**EXERCISE TEXT**
----------------

Doctrine vs Propel

Now that symfony 1.4 is out, it's time again for me to answer a lot of questions about which ORM people need to use. I don't have a definitive answer, but today, I want to share some numbers with you.

First, let me re-iterate that both Doctrine and Propel are equally supported in symfony 1.X. And thanks to the new installer feature of symfony 1.4, choosing between one or the other is just a matter of passing the --orm option when creating a project:

$ php symfony generate:project foo --orm=Doctrine

$ php symfony generate:project foo --orm=Propel

As for any Open-Source community, it's not easy to find metrics that tell you what people use and how they use it. You can measure the number of tickets for a specific feature, count the number of people asking for help on Propel or Doctrine. But for the Propel vs Doctrine question, we have two more reliable metrics.

First, the traffic on the Jobeet tutorial. The Jobeet tutorial is available for both Propel and Doctrine, and is the most popular piece of documentation for newcomers. As you can see on the graphic on the side, Doctrine has became the most popular ORM in June 2009, and going strong since then.

We can also compare the number of "Practical symfony" books sold during since the beginning if 2009. The difference between Propel and Doctrine is much more important, as we sell approximately five times more Doctrine books than Propel ones.

Choosing between Propel and Doctrine is really a matter of taste. Both have great features and also some weaknesses. But after you make your choice for a project, stick with it. Migrating from Propel to Doctrine or the other way around is just a huge task.

Comments

I choose Doctrine :)
Gee, I was under the impression that switching from Propel to Doctrine was the right thing to do, but indeed, it is a huge task. Even though my project isn't that large, it has already taken up many hours. Still I believe Doctrine has a bright future ahead, so I'll just soldier on!
I like both - Propel and Doctrine. But more use Propel :)
We won't be migrating any projects from Propel to Doctrine but we start all new projects with Doctrine.
I used to love propel, but I think that's Doctrine is the future.. so new projects with Doctrine!
I was hoping from the title that this would be a benchmarking post. Let me know if you want to put those together and demonstrate which ORM actually performs better.
Doctrine my friend Doctrine forever and ever.... :)
Fabien, why not put up a poll feature here on symfony project web page?

Questions like these could be interesting to follow with a poll.
Propel :-)

Ack @Daniel, Polls would be great!
@Jesse: Benchmarking Propel vs Doctrine does not make much sense. I can easily make a benchmark to show you Propel is much faster, or that Doctrine is much faster. It really depends on your database schema, what you do with it, and how you use all the features at your disposal.
Regarding Benchmarks, Roman has a good post here:
http://www.doctrine-project.org/blog/php-benchmarking-mythbusters
Migrating to Doctrine with big project is not easy task. Second problem is benchmark. I don't know witch lib is faster I think that when Doctrine 2.0 will be available than will be much better than Propel but to this time I'll use Propel.
I choose plugin DbFinder, for compatibility.

----------------

**EXTRACTED ENTRIES**

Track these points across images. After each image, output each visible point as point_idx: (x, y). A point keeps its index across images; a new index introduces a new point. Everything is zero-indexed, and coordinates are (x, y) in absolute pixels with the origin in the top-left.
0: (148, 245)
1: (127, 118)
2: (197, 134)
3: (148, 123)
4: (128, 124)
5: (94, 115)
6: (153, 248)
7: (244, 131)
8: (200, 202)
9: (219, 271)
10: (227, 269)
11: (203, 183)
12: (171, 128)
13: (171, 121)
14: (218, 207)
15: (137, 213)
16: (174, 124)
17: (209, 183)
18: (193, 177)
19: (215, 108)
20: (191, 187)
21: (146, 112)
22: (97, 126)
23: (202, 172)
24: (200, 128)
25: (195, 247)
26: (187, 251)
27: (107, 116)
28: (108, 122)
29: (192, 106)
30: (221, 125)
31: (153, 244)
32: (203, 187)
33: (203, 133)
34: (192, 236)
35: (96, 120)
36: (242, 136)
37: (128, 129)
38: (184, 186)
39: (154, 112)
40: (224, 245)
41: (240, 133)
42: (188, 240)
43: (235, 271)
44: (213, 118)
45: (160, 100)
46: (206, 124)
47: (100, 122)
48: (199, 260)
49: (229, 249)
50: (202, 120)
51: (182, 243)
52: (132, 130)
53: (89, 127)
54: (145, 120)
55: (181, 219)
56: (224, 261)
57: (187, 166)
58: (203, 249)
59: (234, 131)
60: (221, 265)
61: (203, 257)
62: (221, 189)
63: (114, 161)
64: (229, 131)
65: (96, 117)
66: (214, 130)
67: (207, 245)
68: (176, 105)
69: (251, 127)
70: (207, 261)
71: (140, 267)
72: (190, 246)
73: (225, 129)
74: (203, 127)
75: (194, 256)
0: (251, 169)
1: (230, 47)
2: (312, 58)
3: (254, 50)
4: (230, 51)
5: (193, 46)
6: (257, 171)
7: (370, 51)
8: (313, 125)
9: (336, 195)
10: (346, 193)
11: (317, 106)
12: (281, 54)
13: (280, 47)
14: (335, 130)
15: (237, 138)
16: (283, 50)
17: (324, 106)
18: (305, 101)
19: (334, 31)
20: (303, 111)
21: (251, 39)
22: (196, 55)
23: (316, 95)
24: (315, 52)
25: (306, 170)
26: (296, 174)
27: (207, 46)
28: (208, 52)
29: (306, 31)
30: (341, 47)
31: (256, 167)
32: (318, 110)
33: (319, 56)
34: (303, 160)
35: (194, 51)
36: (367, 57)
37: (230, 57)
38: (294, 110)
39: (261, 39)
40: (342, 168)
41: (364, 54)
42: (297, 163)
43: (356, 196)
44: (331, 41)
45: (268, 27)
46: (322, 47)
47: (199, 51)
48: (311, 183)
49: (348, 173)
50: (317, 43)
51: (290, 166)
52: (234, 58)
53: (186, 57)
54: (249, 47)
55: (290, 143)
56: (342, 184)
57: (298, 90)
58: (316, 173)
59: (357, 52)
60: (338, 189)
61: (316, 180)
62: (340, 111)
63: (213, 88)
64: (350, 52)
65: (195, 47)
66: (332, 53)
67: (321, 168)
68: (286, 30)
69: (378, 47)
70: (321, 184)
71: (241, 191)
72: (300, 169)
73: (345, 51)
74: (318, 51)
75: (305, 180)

----------------

**PROMPT 1**
In the Doctrine vs Propel post, when did Doctrine become the most popular ORM according to traffic on the Jobeet tutorial?
**PROMPT 2**
List every person's name that appears in the Doctrine vs Propel post.
**PROMPT 3**
Print the part of the Doctrine vs Propel post that opens with the words containing "Doctrine my friend" and closes with "I'll use Propel.".

**WRITTEN RESPONSE 1**
June 2009

**WRITTEN RESPONSE 2**
Daniel, Jesse, Fabien, Roman

**WRITTEN RESPONSE 3**
Doctrine my friend Doctrine forever and ever.... :)
Fabien, why not put up a poll feature here on symfony project web page?

Questions like these could be interesting to follow with a poll.
Propel :-)

Ack @Daniel, Polls would be great!
@Jesse: Benchmarking Propel vs Doctrine does not make much sense. I can easily make a benchmark to show you Propel is much faster, or that Doctrine is much faster. It really depends on your database schema, what you do with it, and how you use all the features at your disposal.
Regarding Benchmarks, Roman has a good post here:
http://www.doctrine-project.org/blog/php-benchmarking-mythbusters
Migrating to Doctrine with big project is not easy task. Second problem is benchmark. I don't know witch lib is faster I think that when Doctrine 2.0 will be available than will be much better than Propel but to this time I'll use Propel.